## VOTRE TÂCHE
Recopiez fidèlement le passage du texte sur les pin-up allemandes situé entre "Ces pin-up allemandes, vêtues" et "déshabillé de voile.", ces deux extrémités comprises.

## TEXTE ÉTUDIÉ
***

1.2 Regard sur les pin-up allemandes.
Les pin-up présentes sur les couvertures des magazines
tels que Gondel, Paprika ou Mix s'inscrivent dans la
tradition des pin-up américaines. Les pin-up allemandes
possèdent, tout d'abord, la même plastique que leurs cousines
américaines. Elles ont, elles aussi, un visage enfantin et frais. Elles
portent systématiquement les accessoires de séduction les plus
courants.
Ces pin-up allemandes, vêtues selon la dernière
mode, portent des vêtements très sexy qui mettent en valeur leurs
formes féminines. En tant que sex-symbol, elles ne doivent pas se
déroger à cette fonction, il n'existe pas ou peu de pin-up en
pantalon. Il arrive souvent que, comme leurs homologues américains, les
artistes allemands pour rendre leurs pin-up plus sexy, les vêtissent d'un
déshabillé de voile.

***

## Questions de quiz à partir de graphiques
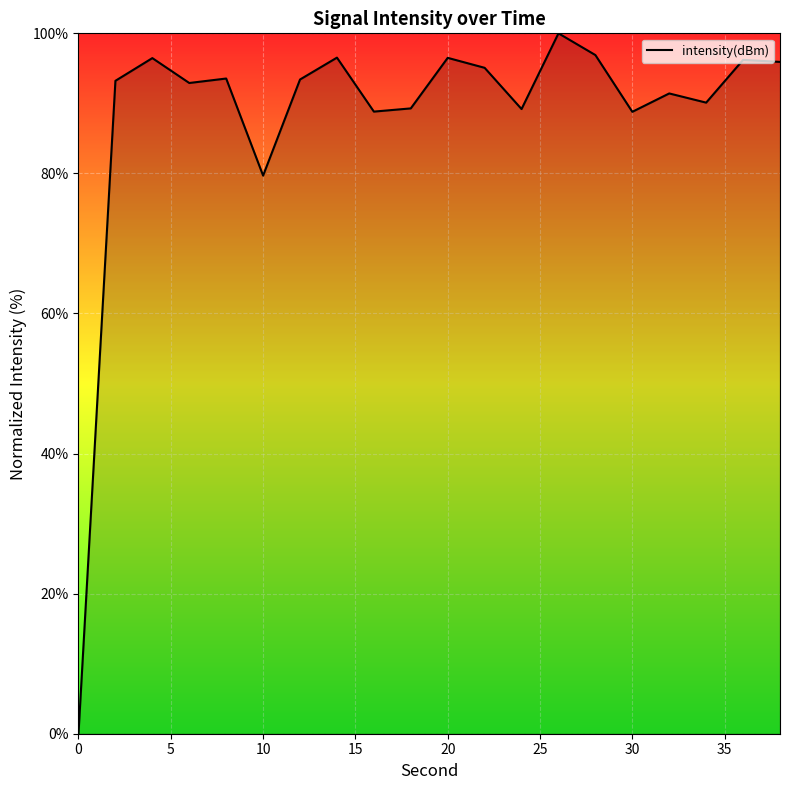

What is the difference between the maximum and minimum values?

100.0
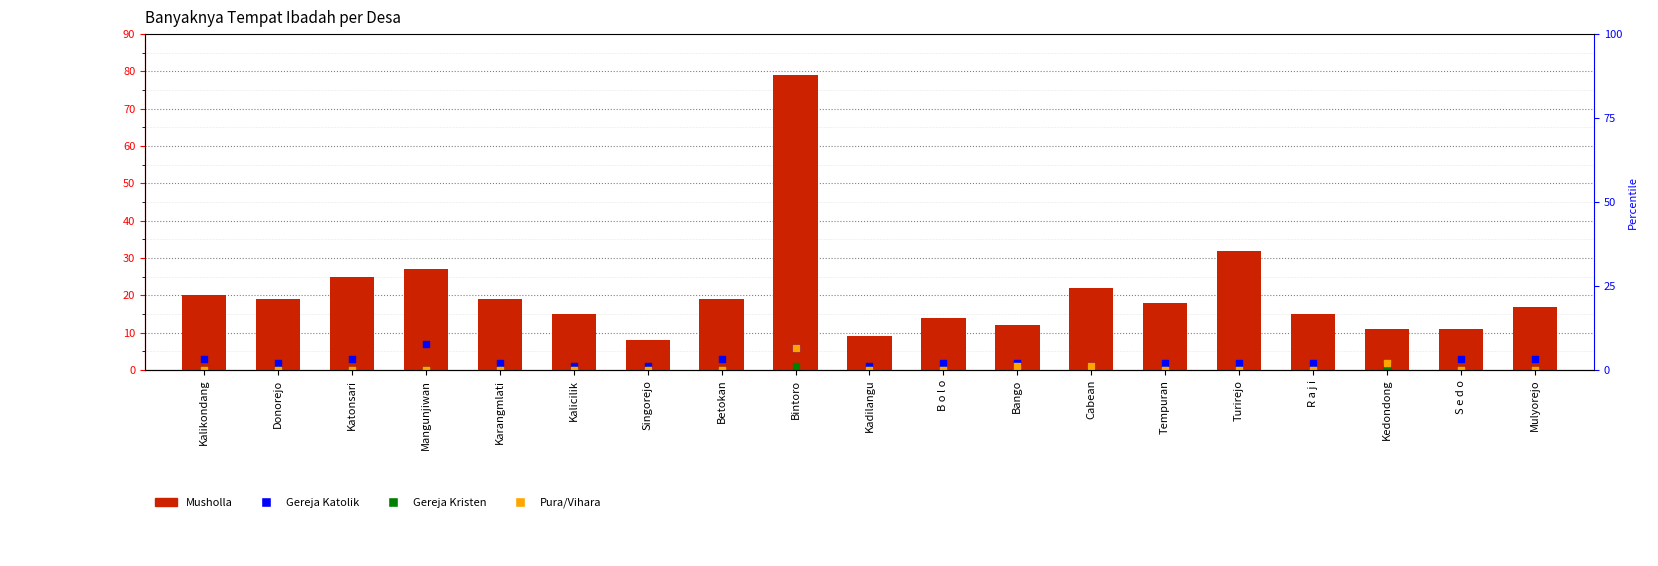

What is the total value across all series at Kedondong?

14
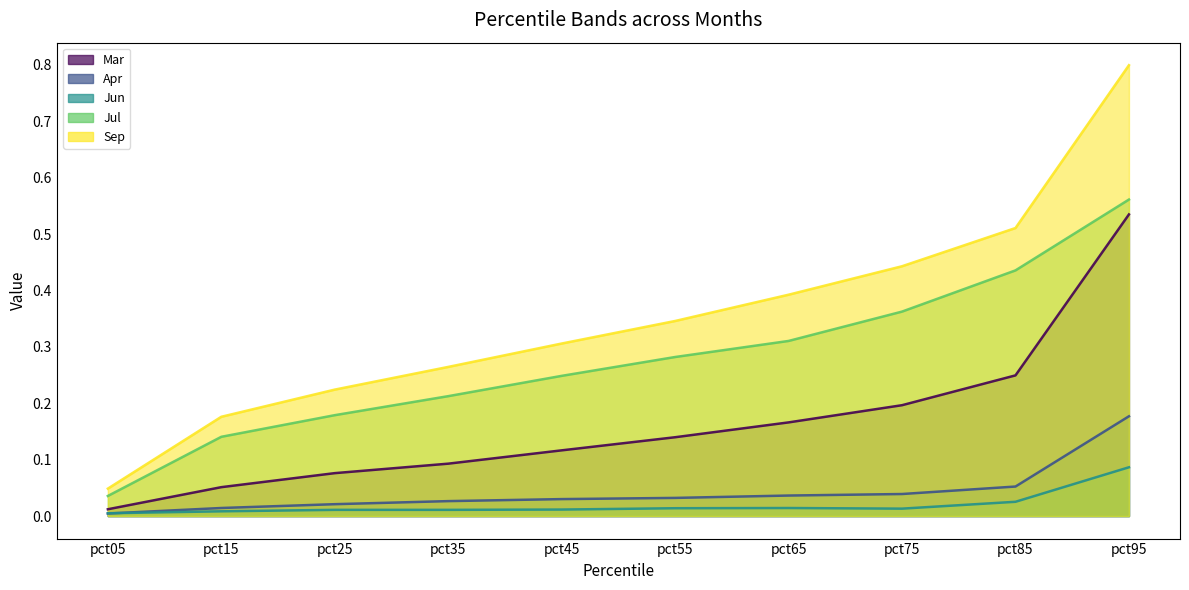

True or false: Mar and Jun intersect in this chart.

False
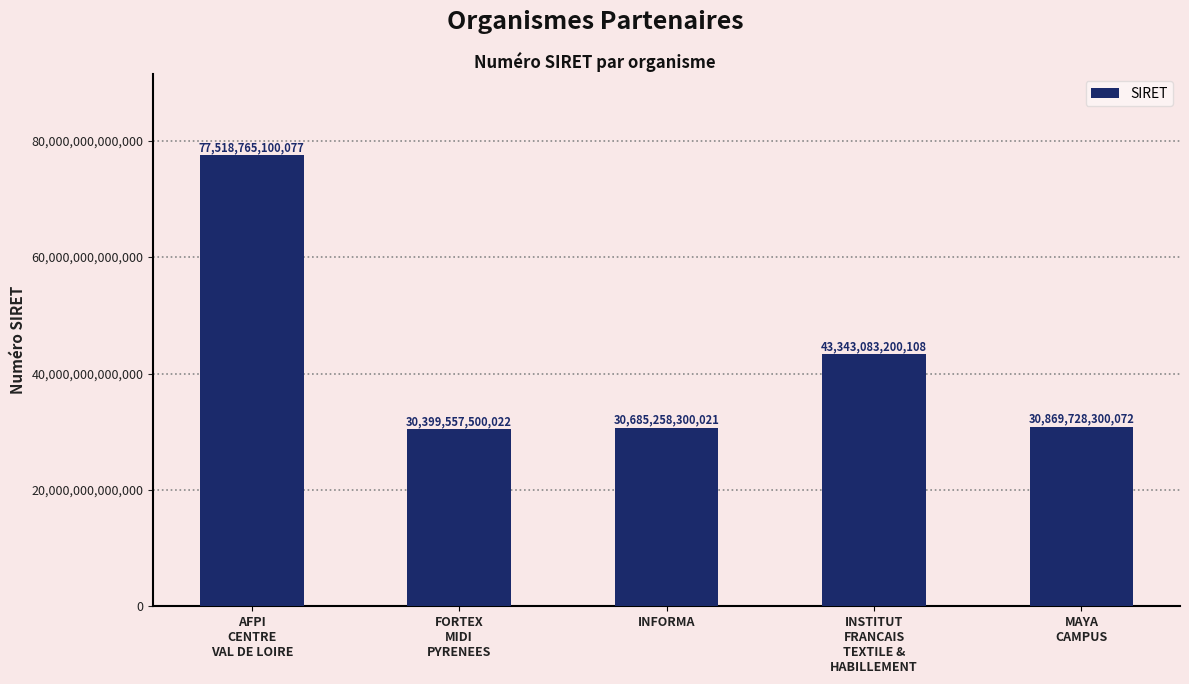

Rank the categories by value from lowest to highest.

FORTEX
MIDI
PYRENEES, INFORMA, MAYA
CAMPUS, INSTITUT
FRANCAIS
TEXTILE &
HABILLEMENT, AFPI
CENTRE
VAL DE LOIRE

***

## RÉSULTAT ATTENDU
Ces pin-up allemandes, vêtues selon la dernière
mode, portent des vêtements très sexy qui mettent en valeur leurs
formes féminines. En tant que sex-symbol, elles ne doivent pas se
déroger à cette fonction, il n'existe pas ou peu de pin-up en
pantalon. Il arrive souvent que, comme leurs homologues américains, les
artistes allemands pour rendre leurs pin-up plus sexy, les vêtissent d'un
déshabillé de voile.